Here's a not so good way to do AB testing: there are too many variables here.
- Should you keep your child in a most hygienic place for as long as possible or should you allow him to play in the dirt, in contact with germs?
- Does Help Start really help the disadvantaged?
- Does grief counseling actually promote full blown crisis?
- Do Scared Straight programs work?
- What does the finds say about the effectiveness of D.A.R.E?
- Why is Finland's per capita income rising faster than the U.S.? Their per capital income is just below the U.S.
- Do experiments show that the long termed unemployed are discriminated?
"...resource scarcity can have dire consequences for the cognitive functioning of everyone from farmers to CEOs. If you ask people to imagine how they would rejigger their budgets if they suddenly were confronted with the need for an auto repair costing several thousand dollars and then give them an IQ test, you will find that the IQ of poor people takes a big beating." Mindware, p. 184.
So if across Middle America, manufacturing firms are pulling out of rural towns, then it's reasonable to speculate that rural towns have become resource poor. There are no jobs to be had and so no money comes in. What kind of impact will this have on the reasoning ability when choosing candidates? Will their judgment decline? Will they be able to discern what's best for the average American? Experiments suggest that their ability to make decisions that's best for themselves will be adversely impacted. If you are resource poor, you will not be able to think clearly.
To close on the discussion on experiments, the last thing I want to mention is that during experiments, you cannot depend on verbal reports on attitudes or causes of behavior. We are just not good at being aware of what may be driving us. We may have been subtly influenced by choice words or the order of questions. In experiments, you have to look at actions rather than rely on words.
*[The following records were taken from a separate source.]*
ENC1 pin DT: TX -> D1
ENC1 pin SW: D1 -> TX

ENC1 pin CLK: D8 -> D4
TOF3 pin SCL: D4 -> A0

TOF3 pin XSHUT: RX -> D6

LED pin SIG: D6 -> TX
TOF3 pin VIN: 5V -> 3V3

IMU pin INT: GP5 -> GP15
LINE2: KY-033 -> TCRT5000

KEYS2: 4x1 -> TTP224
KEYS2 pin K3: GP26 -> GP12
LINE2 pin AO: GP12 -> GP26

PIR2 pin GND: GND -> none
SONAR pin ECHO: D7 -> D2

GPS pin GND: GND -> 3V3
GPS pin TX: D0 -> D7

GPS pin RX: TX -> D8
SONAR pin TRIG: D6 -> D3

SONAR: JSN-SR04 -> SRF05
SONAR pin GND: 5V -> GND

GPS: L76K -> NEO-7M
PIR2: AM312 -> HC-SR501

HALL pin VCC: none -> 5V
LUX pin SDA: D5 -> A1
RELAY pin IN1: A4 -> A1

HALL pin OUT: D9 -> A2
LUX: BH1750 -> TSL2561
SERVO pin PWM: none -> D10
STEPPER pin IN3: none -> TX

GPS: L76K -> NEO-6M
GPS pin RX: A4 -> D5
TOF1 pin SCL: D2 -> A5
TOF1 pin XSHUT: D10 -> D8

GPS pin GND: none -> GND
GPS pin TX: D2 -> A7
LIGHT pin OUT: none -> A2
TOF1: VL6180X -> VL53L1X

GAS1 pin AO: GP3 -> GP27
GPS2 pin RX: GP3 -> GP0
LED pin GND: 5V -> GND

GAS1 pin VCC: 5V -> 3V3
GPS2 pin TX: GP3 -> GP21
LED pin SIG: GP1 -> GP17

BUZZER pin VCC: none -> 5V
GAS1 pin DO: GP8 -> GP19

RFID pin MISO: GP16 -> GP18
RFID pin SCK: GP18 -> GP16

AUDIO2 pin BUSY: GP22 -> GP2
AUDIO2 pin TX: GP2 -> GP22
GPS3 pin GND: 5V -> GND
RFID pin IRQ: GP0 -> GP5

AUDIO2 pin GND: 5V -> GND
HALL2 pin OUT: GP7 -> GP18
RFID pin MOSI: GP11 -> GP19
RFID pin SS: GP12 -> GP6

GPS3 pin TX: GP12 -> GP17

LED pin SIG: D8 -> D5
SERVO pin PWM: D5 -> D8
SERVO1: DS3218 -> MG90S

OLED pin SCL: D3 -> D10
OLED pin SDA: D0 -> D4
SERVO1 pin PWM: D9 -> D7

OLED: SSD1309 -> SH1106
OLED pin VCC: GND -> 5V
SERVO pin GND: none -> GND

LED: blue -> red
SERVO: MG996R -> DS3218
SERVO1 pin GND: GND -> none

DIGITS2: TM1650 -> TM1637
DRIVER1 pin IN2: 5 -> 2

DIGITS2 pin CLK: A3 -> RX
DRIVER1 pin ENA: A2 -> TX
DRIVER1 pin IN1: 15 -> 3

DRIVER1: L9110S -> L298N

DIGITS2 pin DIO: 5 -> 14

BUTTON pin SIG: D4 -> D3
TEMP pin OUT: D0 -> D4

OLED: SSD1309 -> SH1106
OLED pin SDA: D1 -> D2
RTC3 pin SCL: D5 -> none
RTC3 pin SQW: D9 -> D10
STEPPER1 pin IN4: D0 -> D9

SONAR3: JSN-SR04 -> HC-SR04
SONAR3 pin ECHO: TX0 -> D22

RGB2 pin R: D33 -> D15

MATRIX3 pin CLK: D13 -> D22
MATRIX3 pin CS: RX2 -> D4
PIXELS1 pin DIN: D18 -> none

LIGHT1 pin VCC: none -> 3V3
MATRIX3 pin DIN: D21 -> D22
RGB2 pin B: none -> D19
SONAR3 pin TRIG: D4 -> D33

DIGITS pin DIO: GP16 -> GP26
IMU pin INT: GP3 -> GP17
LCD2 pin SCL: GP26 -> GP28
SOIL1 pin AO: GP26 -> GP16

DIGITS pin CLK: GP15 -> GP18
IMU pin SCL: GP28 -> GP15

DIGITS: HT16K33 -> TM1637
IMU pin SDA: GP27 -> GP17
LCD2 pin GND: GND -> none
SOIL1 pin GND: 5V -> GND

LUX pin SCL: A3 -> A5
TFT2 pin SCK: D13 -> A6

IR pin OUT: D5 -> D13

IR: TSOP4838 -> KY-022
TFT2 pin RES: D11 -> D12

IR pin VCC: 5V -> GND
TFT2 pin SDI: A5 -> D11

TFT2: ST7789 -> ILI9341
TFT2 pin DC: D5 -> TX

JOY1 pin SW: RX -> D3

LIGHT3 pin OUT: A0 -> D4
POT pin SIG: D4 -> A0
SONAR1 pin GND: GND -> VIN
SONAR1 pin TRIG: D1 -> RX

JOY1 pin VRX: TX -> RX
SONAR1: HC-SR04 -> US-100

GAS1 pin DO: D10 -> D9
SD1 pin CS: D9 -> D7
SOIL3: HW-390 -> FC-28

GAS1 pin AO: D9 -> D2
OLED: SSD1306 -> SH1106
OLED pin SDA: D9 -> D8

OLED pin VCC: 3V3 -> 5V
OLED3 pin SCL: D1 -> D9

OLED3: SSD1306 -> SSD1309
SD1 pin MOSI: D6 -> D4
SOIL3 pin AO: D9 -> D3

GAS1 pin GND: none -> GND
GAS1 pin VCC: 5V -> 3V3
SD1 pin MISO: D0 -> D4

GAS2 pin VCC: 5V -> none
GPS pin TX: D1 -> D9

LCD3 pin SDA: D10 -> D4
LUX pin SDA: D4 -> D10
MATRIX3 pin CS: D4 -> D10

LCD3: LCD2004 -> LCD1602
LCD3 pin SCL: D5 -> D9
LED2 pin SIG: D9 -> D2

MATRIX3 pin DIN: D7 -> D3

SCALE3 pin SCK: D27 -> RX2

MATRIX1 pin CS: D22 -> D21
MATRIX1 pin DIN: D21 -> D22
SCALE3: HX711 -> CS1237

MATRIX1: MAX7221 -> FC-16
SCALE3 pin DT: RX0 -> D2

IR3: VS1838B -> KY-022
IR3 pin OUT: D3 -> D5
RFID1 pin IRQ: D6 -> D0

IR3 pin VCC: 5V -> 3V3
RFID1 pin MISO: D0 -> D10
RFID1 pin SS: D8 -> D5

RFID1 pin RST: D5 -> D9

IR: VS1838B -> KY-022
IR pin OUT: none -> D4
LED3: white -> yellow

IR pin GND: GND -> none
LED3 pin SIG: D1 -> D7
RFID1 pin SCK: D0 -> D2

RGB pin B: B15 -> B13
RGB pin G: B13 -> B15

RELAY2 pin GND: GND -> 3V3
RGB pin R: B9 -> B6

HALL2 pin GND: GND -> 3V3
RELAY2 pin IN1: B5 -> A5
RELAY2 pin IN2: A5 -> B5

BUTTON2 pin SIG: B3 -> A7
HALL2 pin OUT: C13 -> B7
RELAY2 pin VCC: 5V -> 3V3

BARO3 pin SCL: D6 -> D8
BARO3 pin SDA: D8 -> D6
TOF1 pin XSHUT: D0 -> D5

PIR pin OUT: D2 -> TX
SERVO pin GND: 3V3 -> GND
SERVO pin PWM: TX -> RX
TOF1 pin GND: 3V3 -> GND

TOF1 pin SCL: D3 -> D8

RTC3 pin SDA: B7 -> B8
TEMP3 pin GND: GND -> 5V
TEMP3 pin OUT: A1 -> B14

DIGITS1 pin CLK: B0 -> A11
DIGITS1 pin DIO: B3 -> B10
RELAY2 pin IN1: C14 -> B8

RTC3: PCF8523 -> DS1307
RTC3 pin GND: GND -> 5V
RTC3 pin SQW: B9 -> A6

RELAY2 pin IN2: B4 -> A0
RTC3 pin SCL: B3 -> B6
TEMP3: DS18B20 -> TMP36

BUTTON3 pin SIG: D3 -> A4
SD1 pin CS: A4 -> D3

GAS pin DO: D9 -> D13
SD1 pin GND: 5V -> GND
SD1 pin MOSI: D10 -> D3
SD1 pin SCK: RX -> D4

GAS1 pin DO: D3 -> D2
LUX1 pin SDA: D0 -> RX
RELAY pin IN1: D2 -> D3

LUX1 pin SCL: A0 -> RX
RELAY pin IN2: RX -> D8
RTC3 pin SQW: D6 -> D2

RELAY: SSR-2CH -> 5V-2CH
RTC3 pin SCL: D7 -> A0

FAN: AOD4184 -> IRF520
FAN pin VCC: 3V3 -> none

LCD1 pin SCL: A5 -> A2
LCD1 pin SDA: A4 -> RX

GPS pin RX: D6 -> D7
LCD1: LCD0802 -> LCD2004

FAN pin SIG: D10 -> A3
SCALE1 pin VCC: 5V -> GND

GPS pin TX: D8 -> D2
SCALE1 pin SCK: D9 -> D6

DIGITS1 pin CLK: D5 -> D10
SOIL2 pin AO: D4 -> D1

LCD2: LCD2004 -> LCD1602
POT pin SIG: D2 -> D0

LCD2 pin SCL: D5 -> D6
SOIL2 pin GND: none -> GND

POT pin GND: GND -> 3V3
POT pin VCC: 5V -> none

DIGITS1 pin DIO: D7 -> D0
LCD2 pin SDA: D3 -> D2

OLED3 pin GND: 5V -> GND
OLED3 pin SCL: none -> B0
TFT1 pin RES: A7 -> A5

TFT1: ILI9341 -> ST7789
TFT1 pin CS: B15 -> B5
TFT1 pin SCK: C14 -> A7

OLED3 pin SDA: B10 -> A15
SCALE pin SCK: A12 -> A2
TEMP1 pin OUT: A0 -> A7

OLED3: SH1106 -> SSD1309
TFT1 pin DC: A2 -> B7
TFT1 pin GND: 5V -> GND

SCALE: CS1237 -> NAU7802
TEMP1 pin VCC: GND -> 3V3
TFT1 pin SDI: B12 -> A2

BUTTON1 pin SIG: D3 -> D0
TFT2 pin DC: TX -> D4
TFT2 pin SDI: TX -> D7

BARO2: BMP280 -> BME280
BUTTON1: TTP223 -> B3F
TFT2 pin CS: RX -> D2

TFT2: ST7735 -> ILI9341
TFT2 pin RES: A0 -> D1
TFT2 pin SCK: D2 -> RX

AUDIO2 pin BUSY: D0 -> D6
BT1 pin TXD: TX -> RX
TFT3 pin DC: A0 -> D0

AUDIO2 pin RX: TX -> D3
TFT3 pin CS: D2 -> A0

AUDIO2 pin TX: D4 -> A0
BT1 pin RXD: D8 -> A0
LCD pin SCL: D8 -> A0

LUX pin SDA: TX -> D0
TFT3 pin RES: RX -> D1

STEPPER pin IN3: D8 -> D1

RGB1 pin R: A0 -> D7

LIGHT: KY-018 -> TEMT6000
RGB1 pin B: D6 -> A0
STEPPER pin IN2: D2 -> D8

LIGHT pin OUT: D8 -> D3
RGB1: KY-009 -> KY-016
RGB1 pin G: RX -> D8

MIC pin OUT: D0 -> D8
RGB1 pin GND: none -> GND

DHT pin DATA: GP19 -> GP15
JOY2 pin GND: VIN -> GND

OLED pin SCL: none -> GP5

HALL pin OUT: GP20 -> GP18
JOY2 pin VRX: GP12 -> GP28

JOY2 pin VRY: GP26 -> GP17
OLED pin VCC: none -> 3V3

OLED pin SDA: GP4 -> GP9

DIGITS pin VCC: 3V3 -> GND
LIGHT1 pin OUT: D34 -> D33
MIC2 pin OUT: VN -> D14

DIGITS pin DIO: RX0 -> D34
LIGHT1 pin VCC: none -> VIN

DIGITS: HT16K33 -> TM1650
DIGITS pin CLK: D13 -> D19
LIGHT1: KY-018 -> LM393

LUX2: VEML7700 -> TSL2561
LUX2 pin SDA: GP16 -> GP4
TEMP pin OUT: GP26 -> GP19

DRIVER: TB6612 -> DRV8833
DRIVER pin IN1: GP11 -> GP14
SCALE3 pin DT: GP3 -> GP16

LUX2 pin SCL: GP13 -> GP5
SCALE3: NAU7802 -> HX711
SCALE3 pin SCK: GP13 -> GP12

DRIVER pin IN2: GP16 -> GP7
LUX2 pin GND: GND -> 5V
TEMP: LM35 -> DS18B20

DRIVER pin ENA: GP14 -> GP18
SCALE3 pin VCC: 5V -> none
Finally, you can perform AB experiments on yourself and the author provides a brief methodology of doing so.
Other thinking tools:
- Be aware that we don’t always know what is going on in our thinking process.
- Take into account of the fact that the situation may be driving people’s or even your behavior.
- Rely on your unconscious to solve some of your problems because there are certain kinds of problems that your subconscious is best at solving.
- Use economic tools such as cost-benefit analysis.
- Don’t fall into the sunk cost fallacy. Think: the rest of your life starts now when doing the cost-benefit analysis.
- Also consider your opportunity cost when doing cost-benefit thinking.
- When listening or reading statistics from others, think of the law of large numbers and random assignments. The larger the number of samples and the more random the assignments or selection, the greater the confidence you can have in the results. This kind of thinking applies to interviews or assessing skills (football or theater tryouts as examples).
- Ignore "I know of the man who..." stories.
- Think regression to the mean: anytime someone performs superlatively or really badly the first time you encounter that person, then expect the next encounter will show either a so-so performance or dramatic improvements. This concept of regression to the mean is very closely related to the law of large numbers.
- Some key ideas about standard deviations for normal distributions: 68% of the population falls within 1 standard deviation, 96% within 2 standard deviations, 1 standard deviation is 84th percentile while 2 standard deviation is just below 98th percentile.
- We are not very good at doing correlations so watch out.